Pela dimensão que o grupo tomou nos últimos anos, o Bomba Estéreo já era quase uma certeza de sucesso, mesmo antes de entrar no palco. Prova disso, é que os colombianos foram os que mais levaram público nos quatro dias de festival. E tinha razão quem foi assistir ao grupo no Opinião. Psicodelia, cumbia, ritmos latinos e eletrônica se entrelaçavam num som dançante e hipnotizante. Um encontro da África e da Amazônia, culturas indígenas e afros se mesclando, numa tradução moderna com matéria-prima colombiana. Sintetizadores, bases e efeitos, guitarras viajantes, baixo groovado e o baterista Kike Egurrola, que parecia uma máquina incansável de ritmos, tornando aquilo tudo ainda mais orgânico e vivo. No absoluto comando do palco, a agitada e poderosa vocalista Liliana Saumet, ligada no 220 voltz e fazendo o show parecer uma revolução psicodélica e estética. A banda foi apresentada no festival como a melhor da América Latina da atualidade. Se alguém lhe disser isso, não duvide. É verdade.

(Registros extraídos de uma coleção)
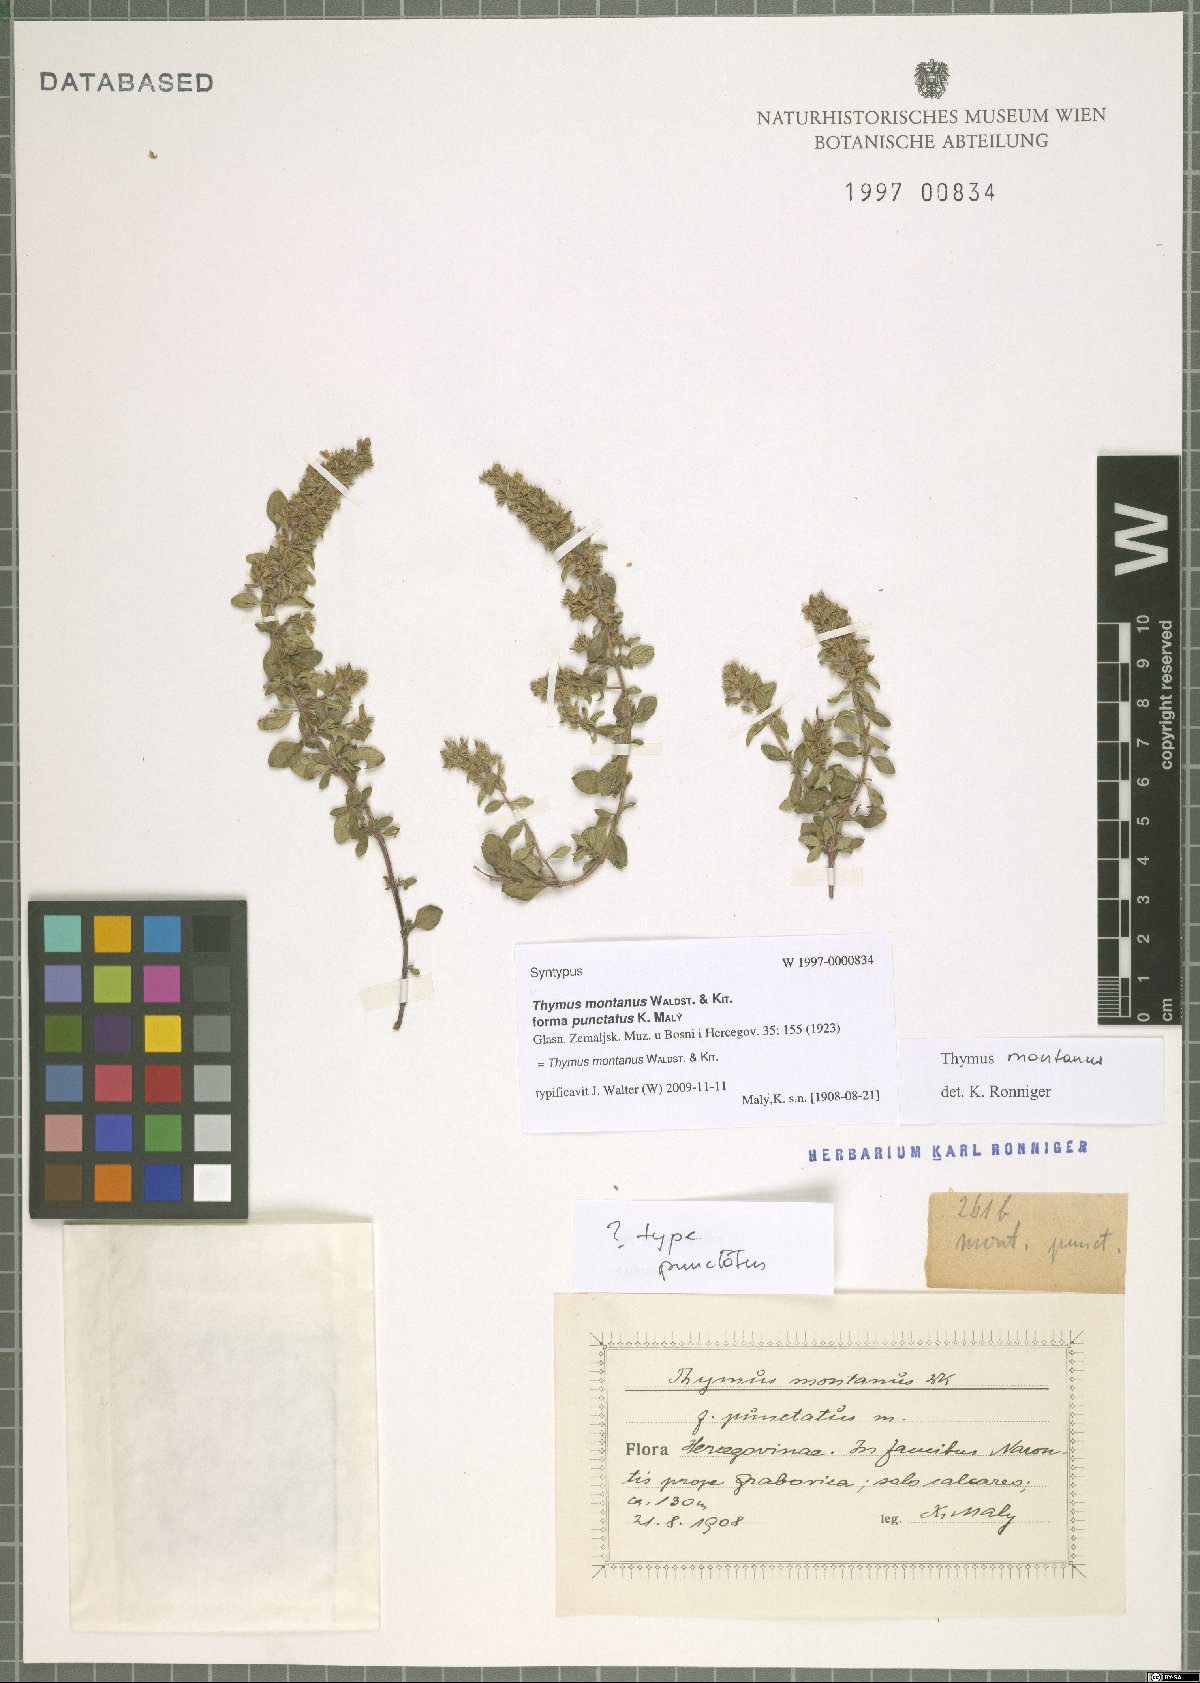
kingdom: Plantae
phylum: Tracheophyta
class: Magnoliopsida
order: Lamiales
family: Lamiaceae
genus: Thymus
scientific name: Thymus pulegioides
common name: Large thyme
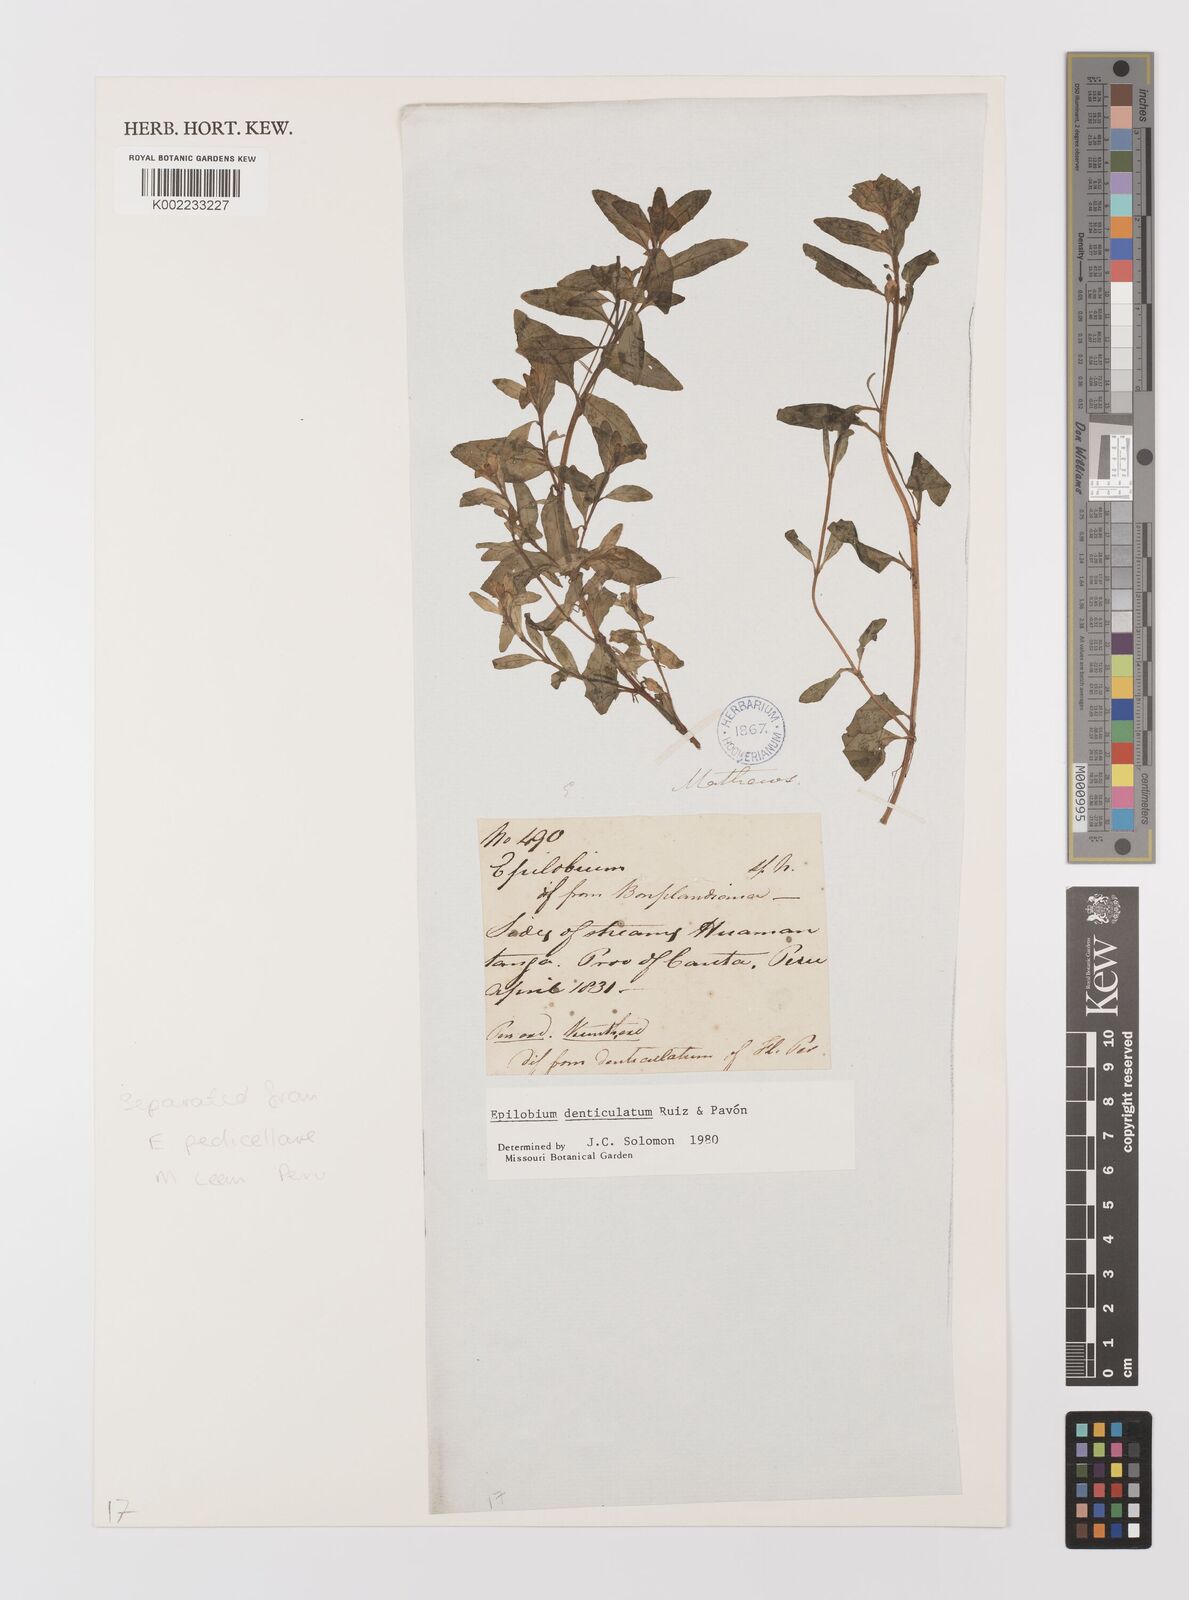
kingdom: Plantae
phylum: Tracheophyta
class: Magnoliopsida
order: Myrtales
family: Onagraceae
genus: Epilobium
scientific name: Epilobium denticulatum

◆ O que se pede: Com base no texto sobre o show do Bomba Estéreo, explique por que o sucesso do grupo já era quase uma certeza antes mesmo de ele entrar no palco.

◆ Resposta completa: O sucesso era quase certo pela dimensão que o grupo tomou nos últimos anos. Como prova disso, os colombianos foram os que mais levaram público nos quatro dias de festival.